On 13 January 2022, Ms Maboyi advised the court that she had failed to locate the first, second and fourth appellants. They were not contactable at the last known addresses, their telephone lines were unreachable and they had not reported to the Police after being admitted to bail. She was of the view that they had absconded, thereby abandoning their appeals. We therefore dismissed their appeals.

Only the third appellant was present. We heard argument in his appeal on the merits. The appeal was not opposed by the State. The State was of the view that the third appellant was not guilty of stock theft because he had bought the ox from another person. He was in the business of buying cattle and there was no legal requirement for him to get Police clearance. He was of the view that the State had not shown that the appellant subjectively foresaw the risk that the ox had been stolen.

We rejected the concession made in terms of s 35 of the High Court Act [Chapter 7:06]. The third appellant is a butcher. He is therefore aware of the stringent requirements of the law in terms of the Stock Theft Prevention Act [Chapter 9:18] which places the onerous duty on butchers to keep record of the names and addresses of people from whom he buys cattle and /or hides.
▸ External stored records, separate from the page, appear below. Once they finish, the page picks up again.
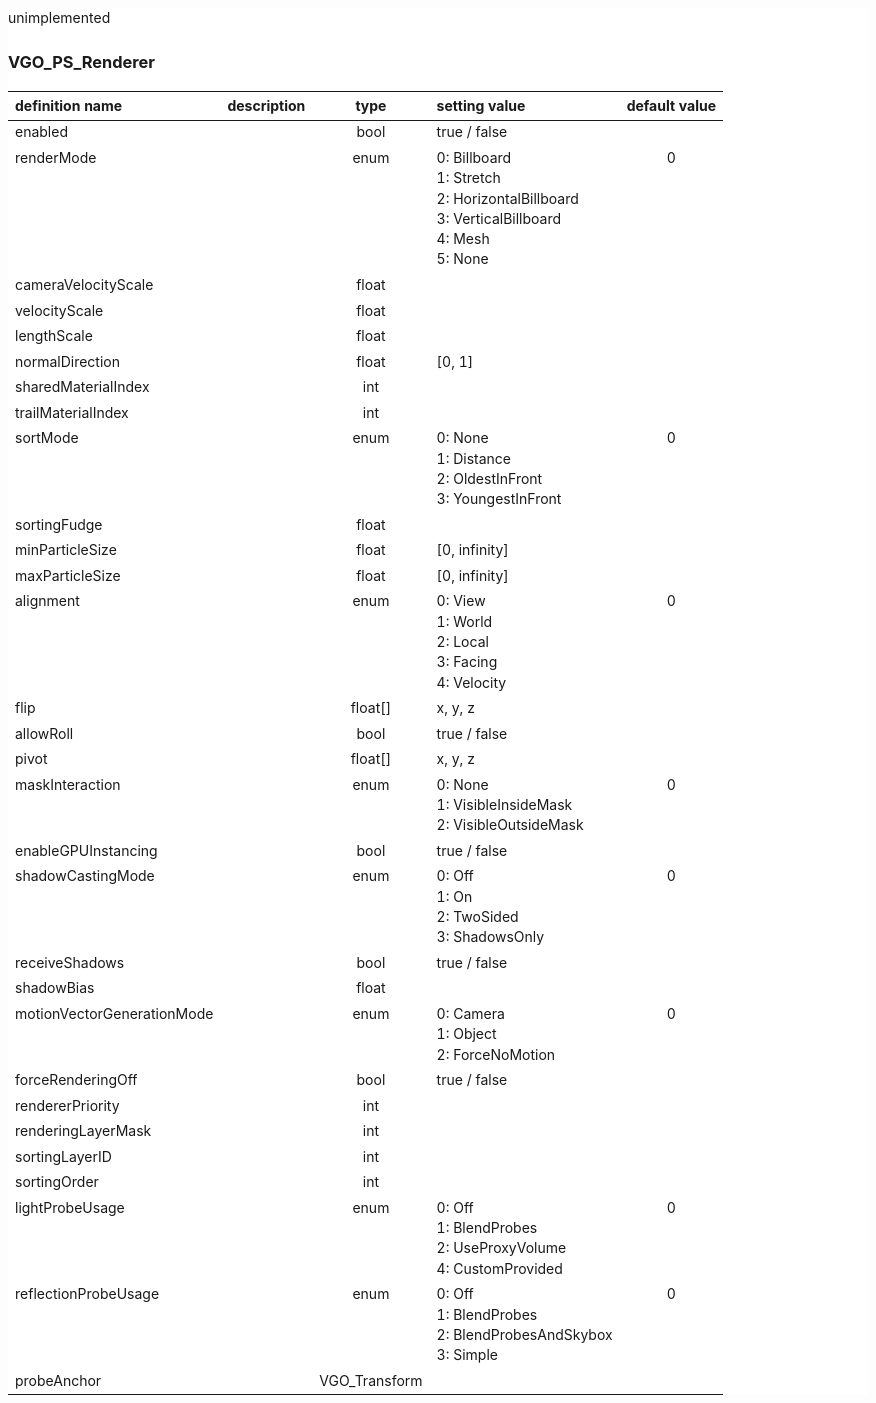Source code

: unimplemented

### VGO_PS_Renderer

|definition name|description|type|setting value|default value|
|:---|:---|:---:|:---|:---:|
|enabled||bool|true / false||
|renderMode||enum|0: Billboard<br>1: Stretch<br>2: HorizontalBillboard<br>3: VerticalBillboard<br>4: Mesh<br>5: None|0|
|cameraVelocityScale||float|||
|velocityScale||float|||
|lengthScale||float|||
|normalDirection||float|[0, 1]||
|sharedMaterialIndex||int|||
|trailMaterialIndex||int|||
|sortMode||enum|0: None<br>1: Distance<br>2: OldestInFront<br>3: YoungestInFront|0|
|sortingFudge||float|||
|minParticleSize||float|[0, infinity]||
|maxParticleSize||float|[0, infinity]||
|alignment||enum|0: View<br>1: World<br>2: Local<br>3: Facing<br>4: Velocity|0|
|flip||float[]|x, y, z||
|allowRoll||bool|true / false||
|pivot||float[]|x, y, z||
|maskInteraction||enum|0: None<br>1: VisibleInsideMask<br>2: VisibleOutsideMask|0|
|enableGPUInstancing||bool|true / false||
|shadowCastingMode||enum|0: Off<br>1: On<br>2: TwoSided<br>3: ShadowsOnly|0|
|receiveShadows||bool|true / false||
|shadowBias||float|||
|motionVectorGenerationMode||enum|0: Camera<br>1: Object<br>2: ForceNoMotion|0|
|forceRenderingOff||bool|true / false||
|rendererPriority||int|||
|renderingLayerMask||int|||
|sortingLayerID||int|||
|sortingOrder||int|||
|lightProbeUsage||enum|0: Off<br>1: BlendProbes<br>2: UseProxyVolume<br>4: CustomProvided|0|
|reflectionProbeUsage||enum|0: Off<br>1: BlendProbes<br>2: BlendProbesAndSkybox<br>3: Simple|0|
|probeAnchor||VGO_Transform|||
If indeed the third appellant had bought the ox from the first appellant innocently he would have kept record of the transaction in his books. There was none. He did not slaughter the ox at the first accused person’s residence or at the farm which he said he believed to be the source. He slaughtered the beast at a place which had no connection with the village from where the beast was stolen or the farm from which he claimed the beast had come from. He therefore did not deal with the ox in a manner expected of a butcher. It is common practice for butchers to require Police clearance and proof of ownership of the beast before buying. This is consistent with the requirements of s 4 of the Stock Theft Prevention Act, which makes all butchers accountable to the Police. While giving evidence in the defence case, he believed the ox had come from Cornway farm. There was no evidence that he had done anything to verify whether the ox had been lawfully obtained from the farm. His conduct holistically looked at was not consistent with an innocent mind. He did not sell the meat at his butchery but at the fourth appellant’s butchery. We therefore found that his defence was correctly rejected. He did take possession of the ox which he slaughtered. In evidence, the first appellant said he sold the ox to the third appellant who hired the fourth appellant to skin it. In taking the beast, he did not do anything to verify its source or that the first appellant was the owner. In the circumstances, he subjectively realised the real possibility that the ox was stolen.

We therefore dismissed his appeal.



FOROMA J: agrees…….



Maboyi and Associates, appellants’ legal practitioners.

National Prosecuting Authority, respondent’s legal practitioners.